Inside sekft: a shell-operator training pipeline#

This is the how-it-works companion to the experiment From seed to weights: fine-tuning a shell operator. The experiment page is the why and the results. This page is the how: architecture, the four data-factory stages, the trainer, how to read a run, and the hardware constraints. It is meant for a colleague picking up the sekft repo for the first time.

Architecture: how the pieces fit#

The pipeline is the sekft repo. Data flows one direction. The dash-in-Docker backend is shared by the stages that touch a real shell.

taxonomy.py + schema.py        the scenario vocabulary (axes; bundle dataclass)
       |
       v
generate.py   [Stage A]        a teacher authors scenario bundles; each is
  (+ reference gate)           admitted only if its own reference solution
       |                       makes its checker pass in a real shell
       v
scenarios/*.json
       |
       v
rollout.py    [Stages B-D]     an operator model acts in a fresh dash-docker
  (+ dashdocker.py)            container; verify against final state; record
       |                       the trajectory imperative-free
       v
trajectories/*.json            kept = correct terminal AND verified AND command-only
       |
       v
sft.py        [train]          assistant-only LoRA SFT -> adapter (base untouched)
       |
       v
adapter + base
       |
       v
eval.py       [eval]           drop the tuned model into HELD-OUT scenarios with
  (+ dashdocker.py)            no scaffold; report operate / terminate / verified

Module map:

  • taxonomy.py: the axes of variation (task / provider / announcement / doc-depth / difficulty) as pure data. No model, no container.

  • schema.py: the Scenario bundle: provider, announcement, directives, fixtures, a deterministic checker, and a reference solution.

  • generate.py: Stage A. Sample a combo, prompt a teacher to author the bundle, gate on solvability.

  • dashdocker.py: the execution backend (below).

  • rollout.py: Stages B-D. Roll an operator through a scenario, verify, record.

  • sft.py: the trainer.

  • eval.py: the behavioural eval.

The data factory, stage by stage#

The priming apparatus, with the seed swapped for a verifier, is a training-data generator: a strong teacher operates the shell, the environment grades the result, and only clean self-terminating runs survive. Four stages, A through D.

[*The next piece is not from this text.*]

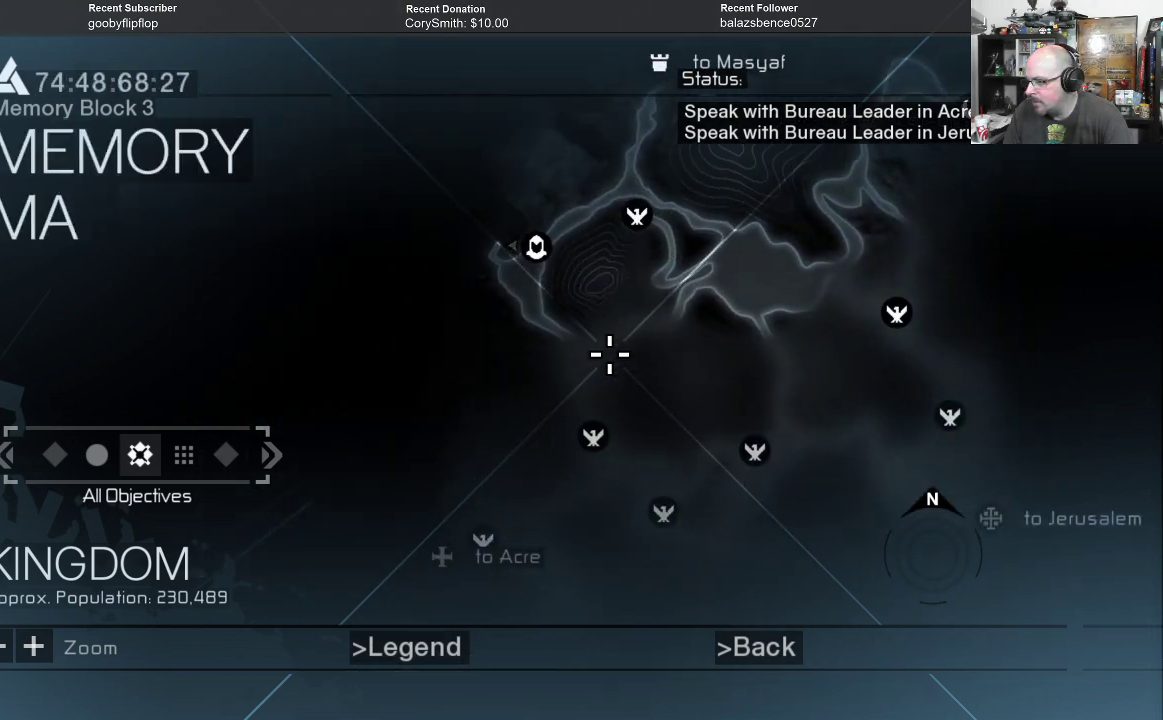
{"buttons": [], "left_stick": "up-right", "right_stick": "center", "events": [[367, "left_stick", "up-right"]]}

Stage A: author the world (a model writes it). A teacher samples a scenario across the five axes and emits a bundle: the directive-provider program with its own --help, the announcement that points at it (never the task itself), the fixtures, a deterministic checker that inspects filesystem state, and a reference solution. Authoring and acting are kept as separate roles. The same model is never trusted to both invent a task and certify it.

Stage A, the reference gate. A bundle is admitted only if its own reference solution, run in a fresh container, makes its checker pass. This throws out unsolvable or self-inconsistent scenarios before they waste a rollout. Never train toward a task whose solution you have not executed.

Stage B: roll out (a model acts). Each bundle is materialised in a fresh dash-in-Docker container and an operator model runs it with only a disposable scaffold prompt and no task. It discovers, operates, terminates.

Stage C: verify (code, not a model). The checker runs against the container’s final state: the effect the commands produced. Checking the effect is what makes the labels trustworthy; the model’s own claim is ignored.

Stage D: record (imperative-free). A trajectory is kept only if the effect is present and the terminal is correct. The scaffold is then stripped, leaving the orientation, the login, and the alternating prompt / command / output turns ending in the terminal. The scaffold is how we reliably elicit the behaviour from a teacher; dropping it from the record is what makes the student learn the behaviour with no instruction. It distils an instructed policy into an un-instructed one.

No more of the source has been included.